Ron Ackland

Personal information
- Full name: Ronald Charles Ackland
- Born: 27 December 1934 Auckland, New Zealand
- Died: 25 October 2013 (aged 78) Auckland, New Zealand

Playing information
- Height: 180 cm (5 ft 11 in)
- Weight: 92 kg (203 lb)
- Position: Centre, Second-row
Club
| Years | Team | Pld | T | G | FG | P |
|  | Mt Wellington |  |  |  |  |  |
|  | Mount Albert Lions |  |  |  |  |  |
| 1961 | City Newton |  |  |  |  |  |
| 1965–70 | Goulburn |  |  |  |  |  |
| 1971–73 | Inverell |  |  |  |  |  |
|  | Total | 0 | 0 | 0 | 0 | 0 |
Representative
| Years | Team | Pld | T | G | FG | P |
|  | Auckland |  |  |  |  |  |
| 1954–63 | New Zealand | 18 | 1 | 0 | 0 | 3 |

Coaching information
Club
| Years | Team | Gms | W | D | L | W% |
| 1965–70 | Goulburn |  |  |  |  |  |
| 1971–73 | Inverell |  |  |  |  |  |
| 1974–76 | Mt Wellington |  |  |  |  |  |
|  | Total | 0 | 0 | 0 | 0 |  |
Representative
| Years | Team | Gms | W | D | L | W% |
| 1977–78 | New Zealand | 6 | 1 | 0 | 5 | 17 |
- Source:
- Relatives: John Ackland (nephew)

☆ ☆ ☆ ☆

Exercises:
(1) Reproduce the stretch of the Ron Ackland profile from "Personal information" through "kg (203 lb)".
(2) List every club team that the Ron Ackland profile shows him playing for.
(3) Continue the Ron Ackland profile from its last line.
These rows come from a separate source.

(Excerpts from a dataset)
☆ ☆ ☆ ☆

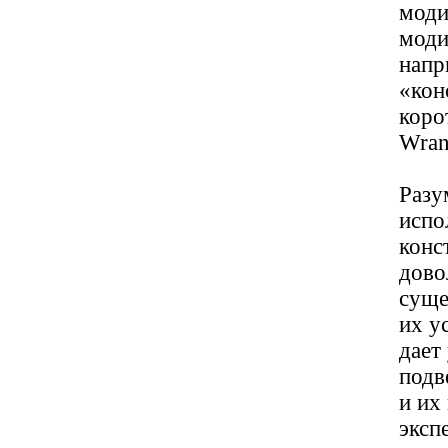
моди
моди
напр
«кон
коро
Wran
Разу
испо
конс
дово
суще
их у
дает
подв
и их
эксп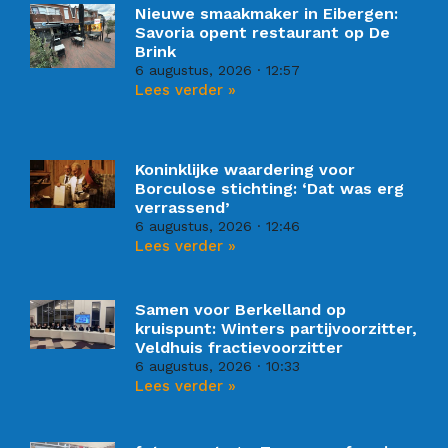
Nieuwe smaakmaker in Eibergen:
Savoria opent restaurant op De
Brink
6 augustus, 2026
12:57
Lees verder »
Koninklijke waardering voor
Borculose stichting: ‘Dat was erg
verrassend’
6 augustus, 2026
12:46
Lees verder »
Samen voor Berkelland op
kruispunt: Winters partijvoorzitter,
Veldhuis fractievoorzitter
6 augustus, 2026
10:33
Lees verder »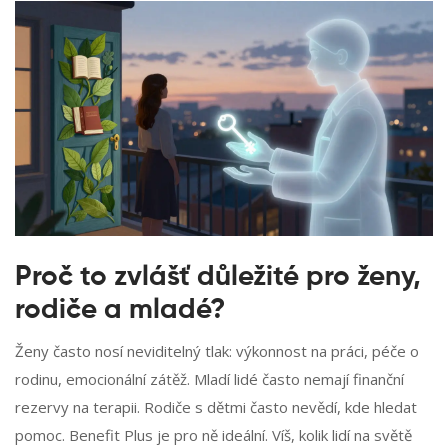
Proč to zvlášť důležité pro ženy,
rodiče a mladé?
Ženy často nosí neviditelný tlak: výkonnost na práci, péče o
rodinu, emocionální zátěž. Mladí lidé často nemají finanční
rezervy na terapii. Rodiče s dětmi často nevědí, kde hledat
pomoc. Benefit Plus je pro ně ideální. Víš, kolik lidí na světě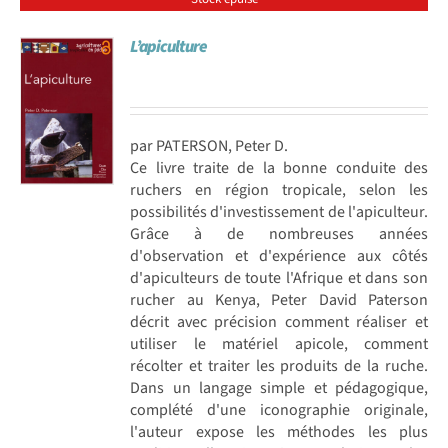
L’apiculture
par PATERSON, Peter D.
Ce livre traite de la bonne conduite des
ruchers en région tropicale, selon les
possibilités d'investissement de l'apiculteur.
Grâce à de nombreuses années
d'observation et d'expérience aux côtés
d'apiculteurs de toute l'Afrique et dans son
rucher au Kenya, Peter David Paterson
décrit avec précision comment réaliser et
utiliser le matériel apicole, comment
récolter et traiter les produits de la ruche.
Dans un langage simple et pédagogique,
complété d'une iconographie originale,
l'auteur expose les méthodes les plus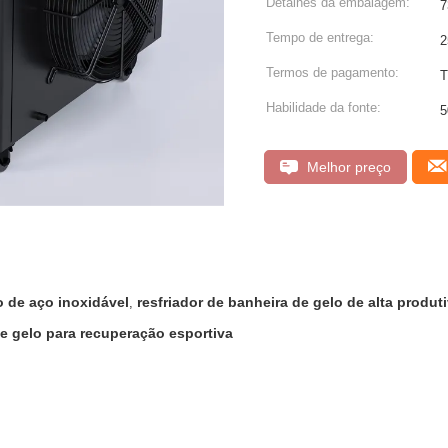
Detalhes da embalagem:
7
Tempo de entrega:
2
Termos de pagamento:
T
Habilidade da fonte:
5
Melhor preço
o de aço inoxidável
resfriador de banheira de gelo de alta produt
,
de gelo para recuperação esportiva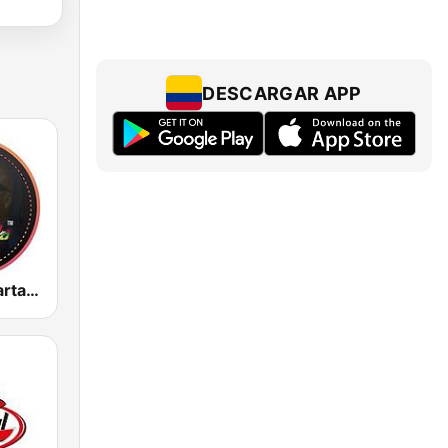
DESCARGAR APP
Champeta Cartagena Radio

☆ ☆ ☆ ☆

Responses by item number:
(1)
Personal information
- Full name: Ronald Charles Ackland
- Born: 27 December 1934 Auckland, New Zealand
- Died: 25 October 2013 (aged 78) Auckland, New Zealand

Playing information
- Height: 180 cm (5 ft 11 in)
- Weight: 92 kg (203 lb)

(2) Mt Wellington, Mount Albert Lions, City Newton, Goulburn, Inverell

(3)
= Ron Ackland =

NZ RL coach and former NZ international rugby league footballer

Ronald Charles Ackland (27 December 1934 − 25 October 2013) was a New Zealand professional rugby league footballer who played in the 1950s, 1960s and 1970s, and coached in the 1960s and 1970s, who represented New Zealand in the 1957 and 1960 World Cups, and coached New Zealand in the 1977 World Cup. His nephew, John, also played for New Zealand.

==Playing career==
Ackland was a Mt Wellington player. During the Auckland Rugby League's District era he played for Eastern Districts. In 1960, Ackland won the inaugural Rothville Trophy for player of the year, a feat he repeated in 1961. Ackland also played for the Mount Albert Lions and captained the City Newton Dragons in 1961.

He was selected for New Zealand in 1954 and went on to play in 18 test matches for the Kiwis. He was part of the 1957 and 1960 World Cup squads. He captained the Kiwis twice in 1961. Ackland, along with Neville Denton and Gary Phillips, withdrew from the 1961 tour of Great Britain due to a dispute over allowances.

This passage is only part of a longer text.